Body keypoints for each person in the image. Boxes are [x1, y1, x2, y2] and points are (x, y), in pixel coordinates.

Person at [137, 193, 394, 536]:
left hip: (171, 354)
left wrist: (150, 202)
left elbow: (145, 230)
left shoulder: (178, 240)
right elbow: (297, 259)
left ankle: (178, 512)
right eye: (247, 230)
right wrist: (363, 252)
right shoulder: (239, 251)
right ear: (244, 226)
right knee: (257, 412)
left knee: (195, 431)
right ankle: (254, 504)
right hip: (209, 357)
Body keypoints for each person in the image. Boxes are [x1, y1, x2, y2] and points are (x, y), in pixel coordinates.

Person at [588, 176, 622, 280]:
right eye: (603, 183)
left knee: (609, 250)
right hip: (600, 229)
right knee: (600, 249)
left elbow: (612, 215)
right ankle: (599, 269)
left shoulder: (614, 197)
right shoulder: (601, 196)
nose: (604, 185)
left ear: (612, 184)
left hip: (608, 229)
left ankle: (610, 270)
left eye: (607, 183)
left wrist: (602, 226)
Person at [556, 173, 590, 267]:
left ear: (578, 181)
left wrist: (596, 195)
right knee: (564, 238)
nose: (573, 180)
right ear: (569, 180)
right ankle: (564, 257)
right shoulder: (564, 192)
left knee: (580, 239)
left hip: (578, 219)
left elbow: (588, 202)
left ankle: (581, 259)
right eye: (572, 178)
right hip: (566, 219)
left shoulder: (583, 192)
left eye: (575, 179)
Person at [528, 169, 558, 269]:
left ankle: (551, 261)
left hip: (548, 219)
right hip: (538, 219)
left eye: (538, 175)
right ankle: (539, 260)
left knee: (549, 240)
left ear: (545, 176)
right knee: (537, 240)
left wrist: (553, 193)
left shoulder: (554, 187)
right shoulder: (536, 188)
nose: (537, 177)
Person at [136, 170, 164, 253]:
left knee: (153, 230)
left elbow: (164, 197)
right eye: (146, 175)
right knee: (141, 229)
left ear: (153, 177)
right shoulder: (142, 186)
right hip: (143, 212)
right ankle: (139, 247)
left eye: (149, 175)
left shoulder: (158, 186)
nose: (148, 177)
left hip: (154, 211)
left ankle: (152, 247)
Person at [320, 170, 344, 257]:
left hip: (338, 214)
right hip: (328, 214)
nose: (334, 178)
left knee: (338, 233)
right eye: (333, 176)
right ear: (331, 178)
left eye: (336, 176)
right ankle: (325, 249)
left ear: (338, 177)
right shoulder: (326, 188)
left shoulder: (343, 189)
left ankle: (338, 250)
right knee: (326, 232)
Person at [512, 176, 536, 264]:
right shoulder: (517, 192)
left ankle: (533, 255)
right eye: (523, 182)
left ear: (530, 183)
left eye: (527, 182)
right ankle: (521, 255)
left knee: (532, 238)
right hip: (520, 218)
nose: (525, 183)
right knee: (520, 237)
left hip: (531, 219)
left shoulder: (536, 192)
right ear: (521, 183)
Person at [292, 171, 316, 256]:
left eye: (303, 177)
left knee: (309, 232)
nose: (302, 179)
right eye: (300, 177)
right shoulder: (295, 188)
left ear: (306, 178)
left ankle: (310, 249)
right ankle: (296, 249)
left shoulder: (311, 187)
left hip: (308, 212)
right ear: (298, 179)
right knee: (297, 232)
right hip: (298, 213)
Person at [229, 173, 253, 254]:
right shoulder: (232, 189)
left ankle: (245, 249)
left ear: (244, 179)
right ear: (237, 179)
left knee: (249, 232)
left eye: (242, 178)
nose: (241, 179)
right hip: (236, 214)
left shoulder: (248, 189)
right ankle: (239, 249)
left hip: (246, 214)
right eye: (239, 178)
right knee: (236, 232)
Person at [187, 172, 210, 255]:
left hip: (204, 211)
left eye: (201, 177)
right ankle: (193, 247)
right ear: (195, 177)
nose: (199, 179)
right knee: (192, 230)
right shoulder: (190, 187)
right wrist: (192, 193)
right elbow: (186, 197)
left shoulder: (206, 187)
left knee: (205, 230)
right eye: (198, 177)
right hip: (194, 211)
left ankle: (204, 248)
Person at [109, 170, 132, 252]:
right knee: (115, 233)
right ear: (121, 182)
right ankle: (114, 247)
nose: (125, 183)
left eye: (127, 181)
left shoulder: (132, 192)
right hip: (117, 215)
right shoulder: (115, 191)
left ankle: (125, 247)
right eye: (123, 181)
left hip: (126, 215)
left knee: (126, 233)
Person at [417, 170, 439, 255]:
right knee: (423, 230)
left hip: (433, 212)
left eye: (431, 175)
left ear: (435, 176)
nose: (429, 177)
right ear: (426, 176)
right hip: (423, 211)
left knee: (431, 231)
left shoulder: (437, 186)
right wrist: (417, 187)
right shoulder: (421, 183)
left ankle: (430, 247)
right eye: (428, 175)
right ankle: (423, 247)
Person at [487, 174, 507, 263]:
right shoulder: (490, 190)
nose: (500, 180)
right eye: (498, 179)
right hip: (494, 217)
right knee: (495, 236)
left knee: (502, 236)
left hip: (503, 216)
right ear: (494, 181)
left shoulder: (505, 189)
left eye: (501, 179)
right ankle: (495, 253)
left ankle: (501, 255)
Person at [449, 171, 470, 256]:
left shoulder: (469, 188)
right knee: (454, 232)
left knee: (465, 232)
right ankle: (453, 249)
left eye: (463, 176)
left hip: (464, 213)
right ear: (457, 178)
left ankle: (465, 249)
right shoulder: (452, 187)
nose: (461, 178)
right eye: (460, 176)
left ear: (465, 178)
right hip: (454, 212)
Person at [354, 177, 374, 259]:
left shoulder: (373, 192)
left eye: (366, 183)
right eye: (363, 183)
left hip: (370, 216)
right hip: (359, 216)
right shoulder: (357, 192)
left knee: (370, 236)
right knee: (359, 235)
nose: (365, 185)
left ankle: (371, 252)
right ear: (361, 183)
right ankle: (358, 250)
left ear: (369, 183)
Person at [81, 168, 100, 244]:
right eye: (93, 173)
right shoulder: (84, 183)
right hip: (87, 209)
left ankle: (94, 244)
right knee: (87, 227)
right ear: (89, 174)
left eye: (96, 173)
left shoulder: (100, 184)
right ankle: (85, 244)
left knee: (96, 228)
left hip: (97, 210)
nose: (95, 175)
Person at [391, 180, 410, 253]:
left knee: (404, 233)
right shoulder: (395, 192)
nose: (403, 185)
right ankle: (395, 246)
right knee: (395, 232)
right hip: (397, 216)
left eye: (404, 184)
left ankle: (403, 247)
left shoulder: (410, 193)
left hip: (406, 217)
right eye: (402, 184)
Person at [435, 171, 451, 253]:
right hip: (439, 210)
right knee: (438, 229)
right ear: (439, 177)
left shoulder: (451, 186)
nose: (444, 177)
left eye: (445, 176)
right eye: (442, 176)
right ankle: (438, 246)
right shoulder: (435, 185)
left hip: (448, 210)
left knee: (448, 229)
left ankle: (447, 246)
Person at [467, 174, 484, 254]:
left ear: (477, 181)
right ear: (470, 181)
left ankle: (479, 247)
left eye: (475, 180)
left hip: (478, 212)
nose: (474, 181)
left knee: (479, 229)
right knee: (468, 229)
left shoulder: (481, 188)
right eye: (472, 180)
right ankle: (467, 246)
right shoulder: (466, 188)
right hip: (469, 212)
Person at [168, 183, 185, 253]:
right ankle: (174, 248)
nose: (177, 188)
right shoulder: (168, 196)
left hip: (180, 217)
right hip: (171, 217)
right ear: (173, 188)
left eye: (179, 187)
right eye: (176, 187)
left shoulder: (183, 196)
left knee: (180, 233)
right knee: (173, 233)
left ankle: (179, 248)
■ ■ ■ ■
◆ Activity: Include the first line of the listing, the line with "left knee: (195, 431)", and every line between them, each repeated exactly, and output only those.

◆ Exercise result:
Body keypoints for each person in the image. Boxes are [x1, y1, x2, y2] and points are (x, y), in pixel coordinates.

Person at [137, 193, 394, 536]:
left hip: (171, 354)
left wrist: (150, 202)
left elbow: (145, 230)
left shoulder: (178, 240)
right elbow: (297, 259)
left ankle: (178, 512)
right eye: (247, 230)
right wrist: (363, 252)
right shoulder: (239, 251)
right ear: (244, 226)
right knee: (257, 412)
left knee: (195, 431)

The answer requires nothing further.